Na avaliação de Meirelles, o Brasil saiu da crise e já está em processo de aceleração do crescimento - segundo expectativas de mercado colhidas pelo BC, deve estar crescendo 4% na margem no fim do ano e 4,5% em 2010. Ao contrário do ciclo anterior, interrompido pela crise mundial em setembro de 2008, quando houve a quebra do banco americano Lehman Brothers, o novo ciclo está sendo puxado pela demanda interna - o anterior foi liderado principalmente pelos investimentos das empresas. Durante a crise, as incertezas derrubaram as inversões. A volta do investimento, sustentou o presidente do BC, é uma questão de tempo, mas, na sua opinião, o empresário não deve esperar mais.

"O que eu disse aos empresários é que o tempo é importante. Não é algo trivial. O empresário que continuar buscando evidências de crescimento, ou porque ainda tem alguma capacidade não utilizada, e esperar muito para fazer o investimento, corre o risco de perder mercado", advertiu. "O índice de confiança (dos empresários) é alto, mas ainda não há uma reação correspondente no planejamento de investimento. Eles têm que olhar para a frente e ver que, por essa curva de crescimento da demanda, vão precisar de capacidade adiante, até porque alguns investimentos demoram a maturar."

Meirelles segue apostando num cenário de saída da recessão mundial em V. A possibilidade de uma saída em W, mencionada por analistas internacionais, existe, mas, segundo ele, não faz parte do cenário base dos principais bancos centrais do planeta. Uma nova recessão pode acontecer se os países, principalmente os Estados Unidos, suprimirem os estímulos fiscais antes da retomada do consumo privado, dos investimentos e das exportações. "Caso isso ocorra, podemos ter uma recaída e, em consequência, problemas no setor financeiro", disse Meirelles.

O presidente do Banco Central acha, no entanto, que uma nova recessão mundial não teria, sobre o Brasil, os mesmos efeitos da crise de 2008. O país teria um novo impacto negativo nas exportações e, mais uma vez, restrições nas linhas de crédito internacional, mas estaria mais preparado para enfrentar um possível aperto.

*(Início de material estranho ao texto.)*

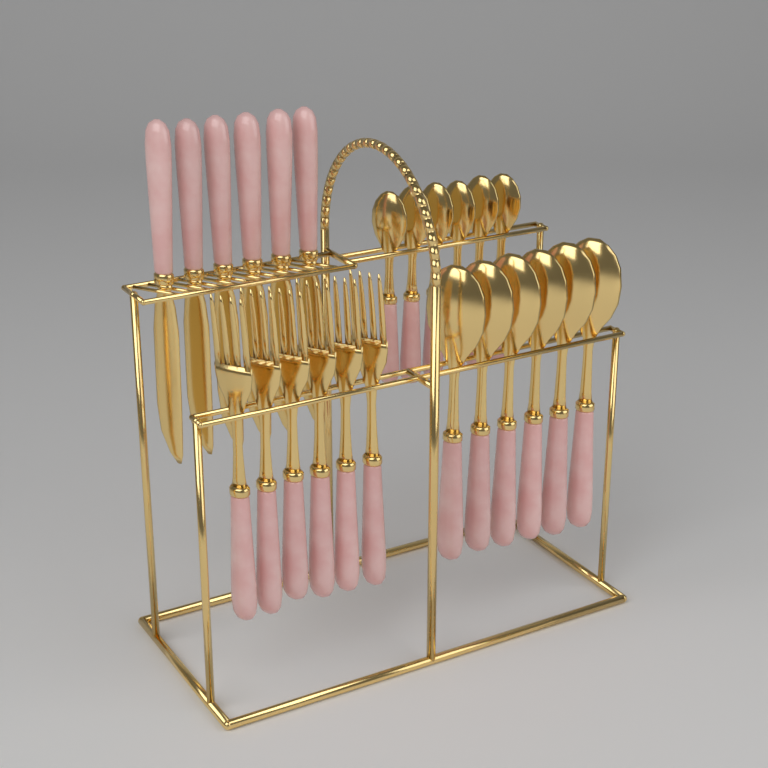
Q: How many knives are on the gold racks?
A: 6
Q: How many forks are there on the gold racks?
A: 6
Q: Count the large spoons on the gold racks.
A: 6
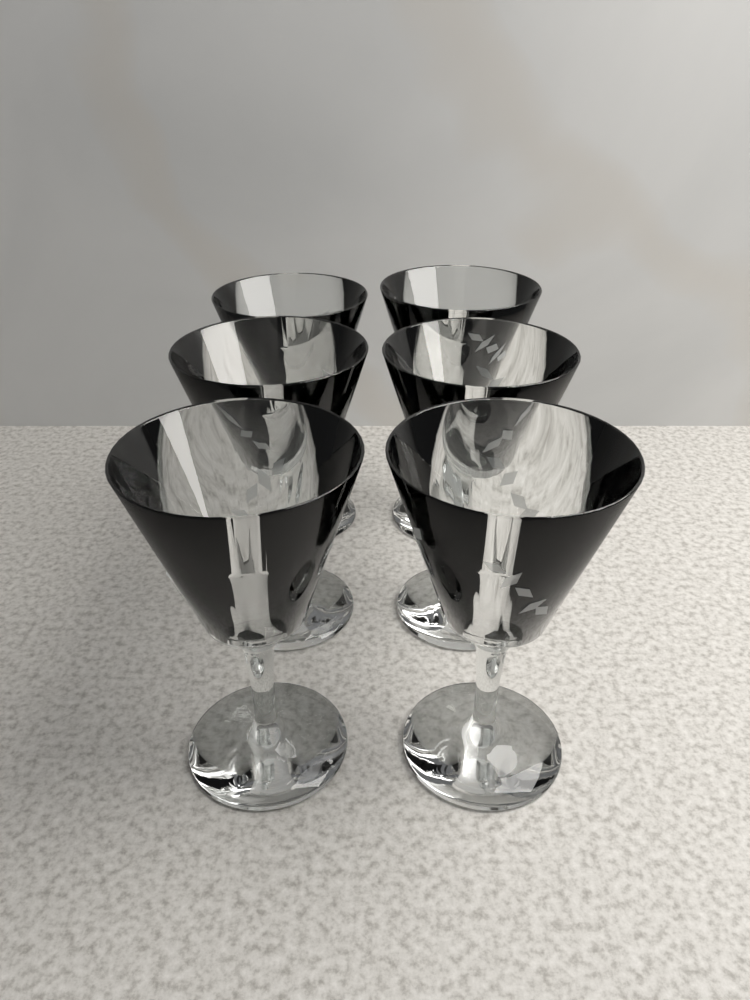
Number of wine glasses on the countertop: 6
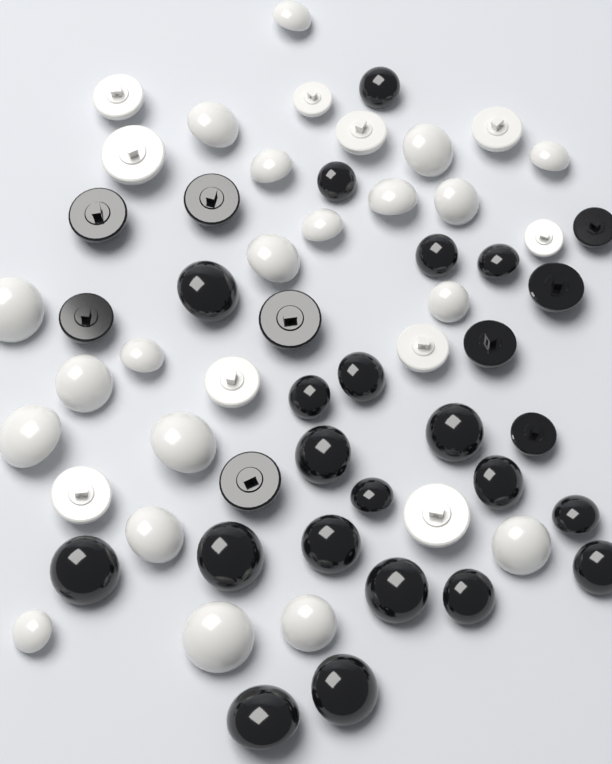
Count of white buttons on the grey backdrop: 30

"O efeito disso no Brasil seria muito menor. Primeiro, porque o impacto do sistema financeiro americano, mesmo que existente, seria menor do que o que aconteceu na crise de 2007 e 2008, e certamente nada equivalente ao pós Lehman Brothers. Já existe o compromisso dos governos em preservar as instituições importantes do ponto de vista sistêmico. Nos EUA, isso está explícito por meio dos testes de estresse feitos pelo Federal Reserve (o BC americano) e pelos compromissos de capitalização aprovados pelo Congresso americano", explicou. "O Brasil tem hoje estruturas de reação montadas - as linhas de empréstimo de reservas, mais reservas, depósito compulsório e o sistema financeiro melhor preparado para reagir. O mercado já sabe a capacidade de reação do governo, então, o fenômeno expectativa que aconteceu na primeira crise, dessa vez, seria muito minorado."

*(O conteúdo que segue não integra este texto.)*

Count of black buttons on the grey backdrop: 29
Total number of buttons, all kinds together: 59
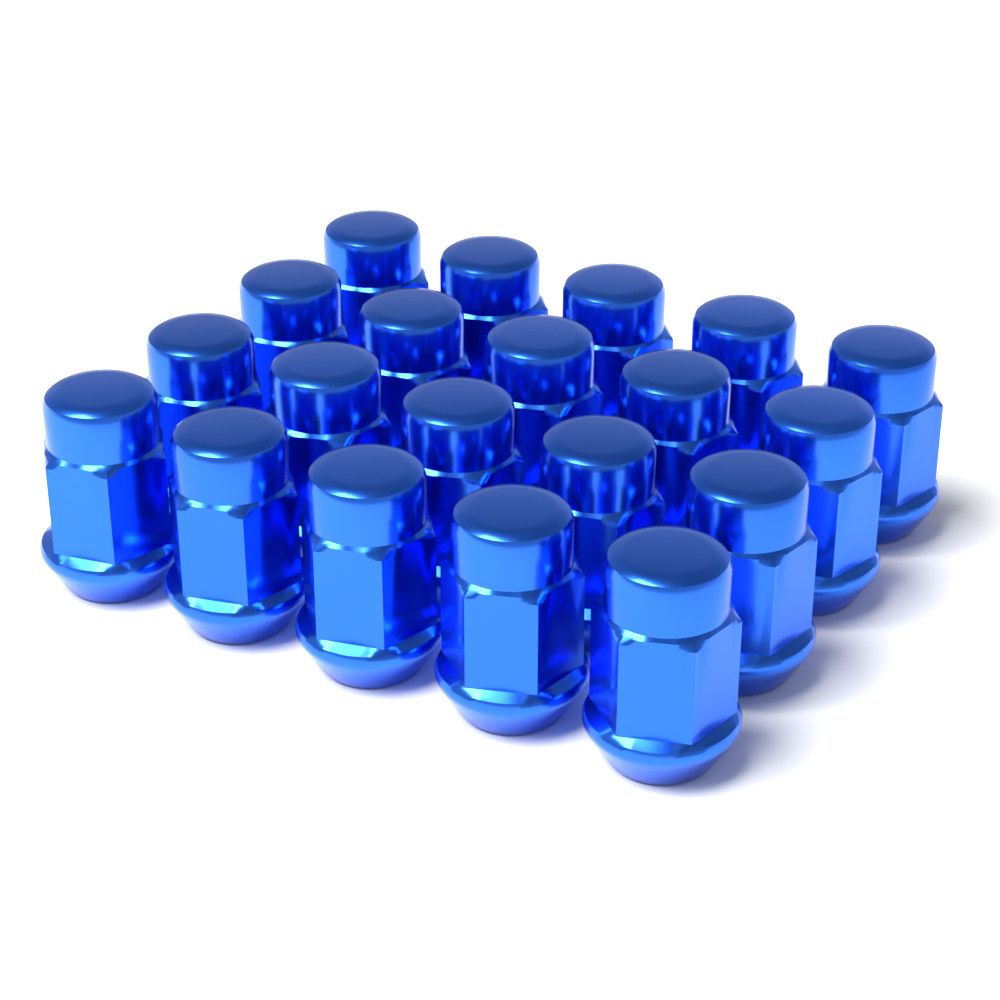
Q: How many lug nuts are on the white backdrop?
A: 20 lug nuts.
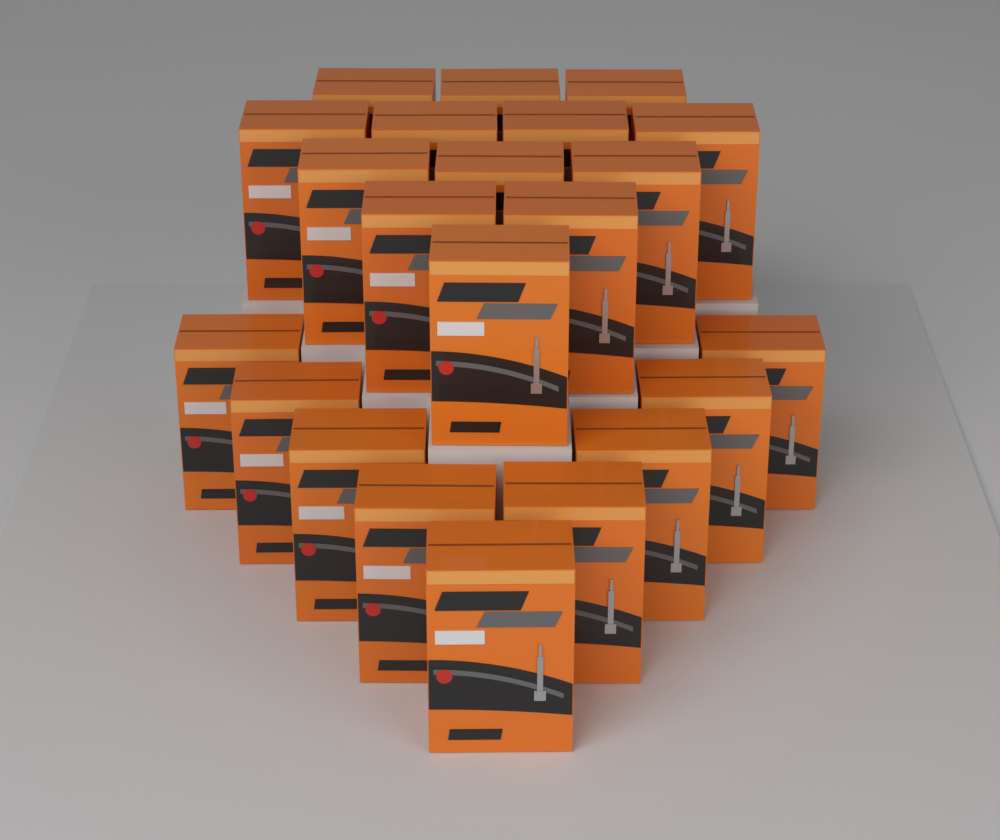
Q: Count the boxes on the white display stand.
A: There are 22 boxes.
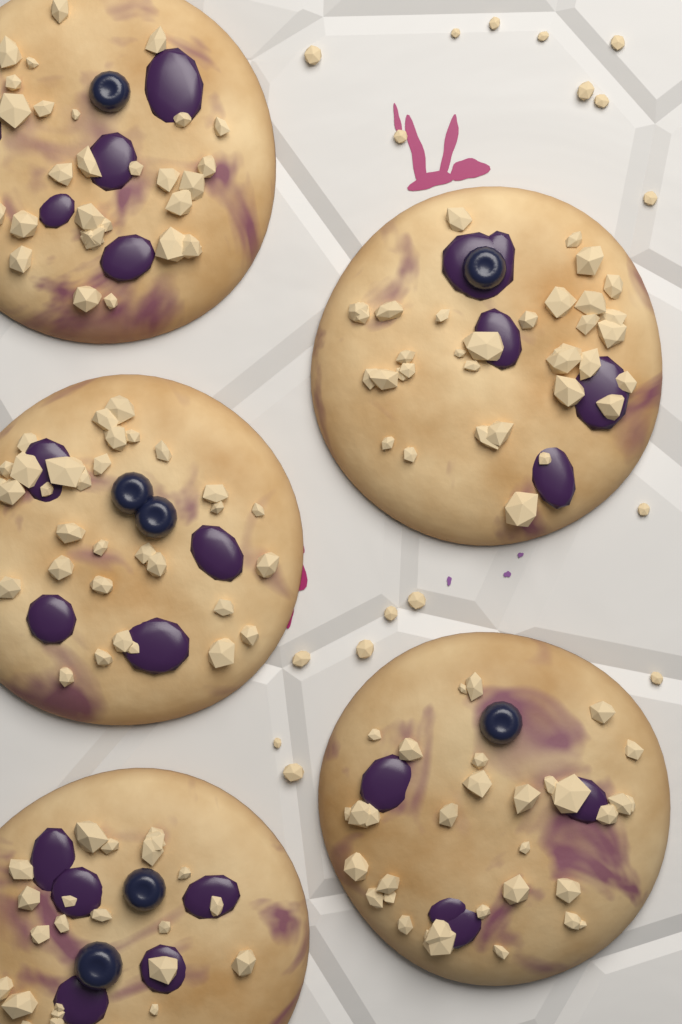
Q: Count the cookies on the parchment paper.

Na crise de 2008, o pior momento vivido pelo Brasil foi a descoberta de que grandes empresas exportadoras haviam montado, antes da turbulência, operações com derivativos cambiais. "O grande volume de câmbio futuro vendido por exportadores, em 2007 e 2008, foi um dos fatores que contribuíram para aquela apreciação do real da qual os exportadores tanto reclamaram", revelou Meirelles, referindo-se ao fato de que dois meses antes da crise o dólar chegou a cair para R$ 1,50.

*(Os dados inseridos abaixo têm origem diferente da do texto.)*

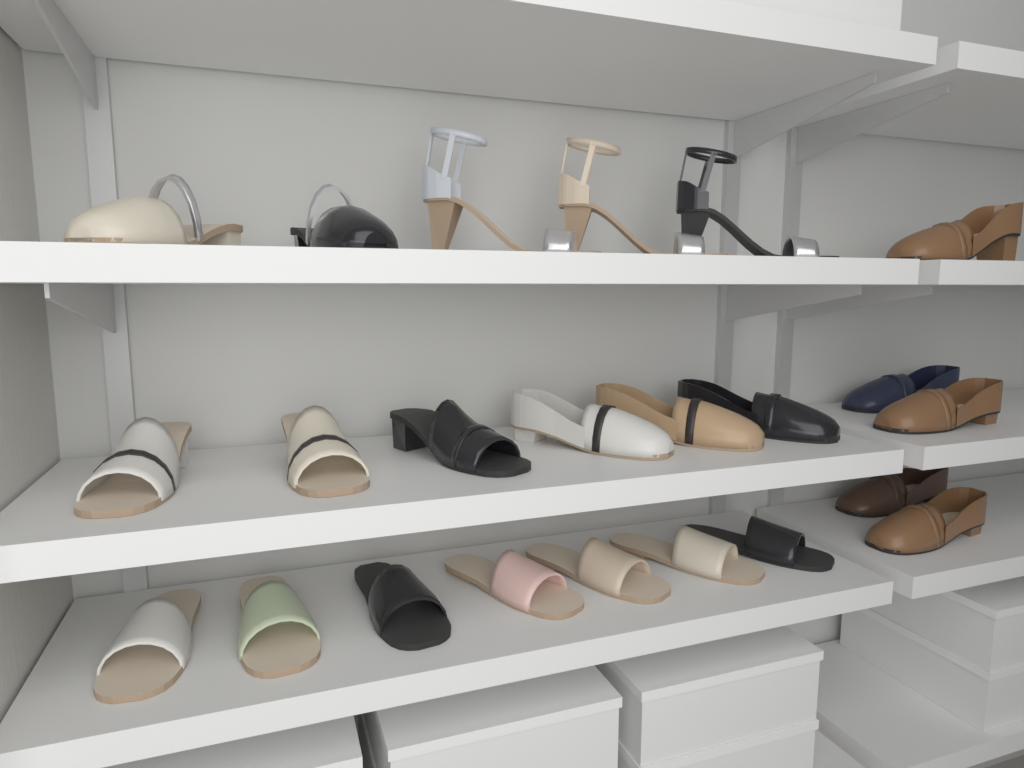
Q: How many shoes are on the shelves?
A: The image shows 23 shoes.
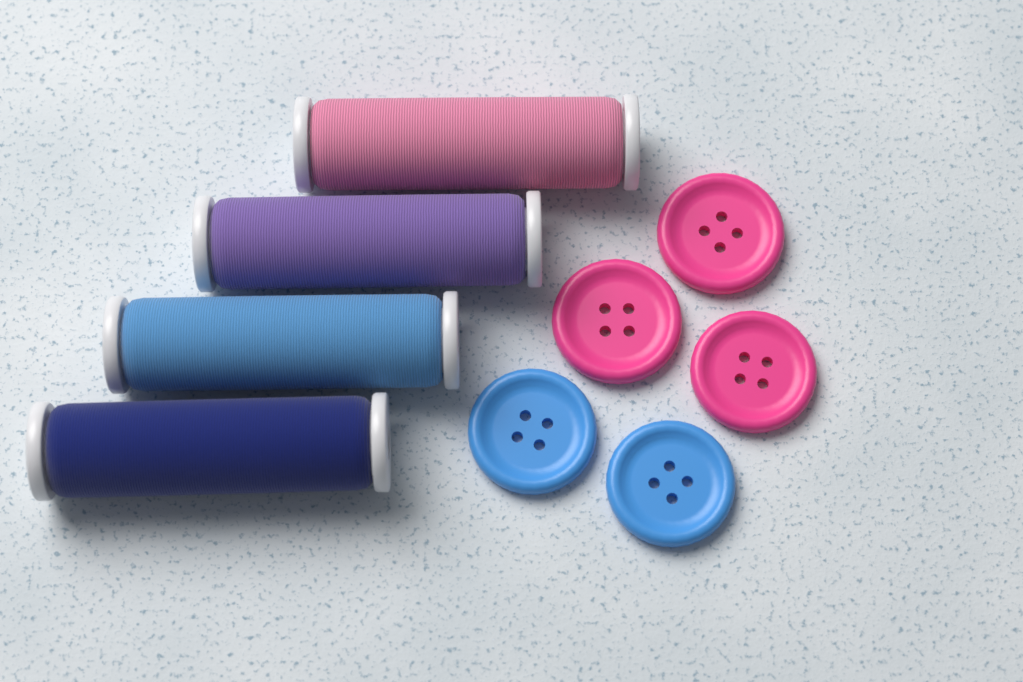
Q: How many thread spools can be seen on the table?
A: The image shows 4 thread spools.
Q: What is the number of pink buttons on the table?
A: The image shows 3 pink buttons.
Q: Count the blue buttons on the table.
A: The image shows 2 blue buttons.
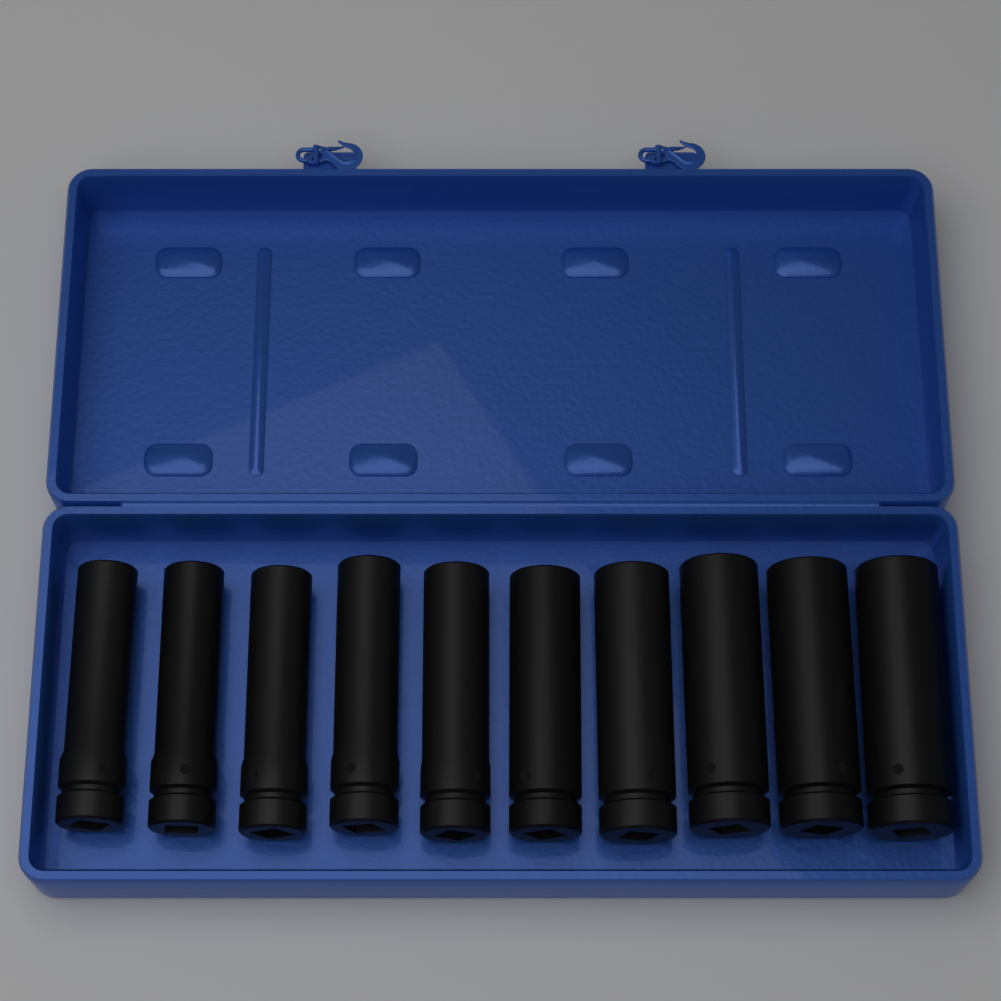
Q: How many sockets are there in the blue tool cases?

Com o estouro da crise, a aposta se mostrou fortemente especulativa. O real se desvalorizou e algumas empresas perderam bilhões de reais.

Meirelles acredita que os operadores de "carry trade" - movimento que consiste na tomada de empréstimo num país de juros mais baixos para aplicação num de juros altos - aprenderam com a crise. "O carry trade hoje é muito mais restrito. Aquela festa dos operadores que acreditaram que tomar dinheiro no Japão a taxas muito baixas e aplicaram no mundo todo, acreditando que o iene continuaria sempre acima de 120 por dólar, e na crise ele caiu abaixo de 100, acabou. Eles perderam muito", assinalou.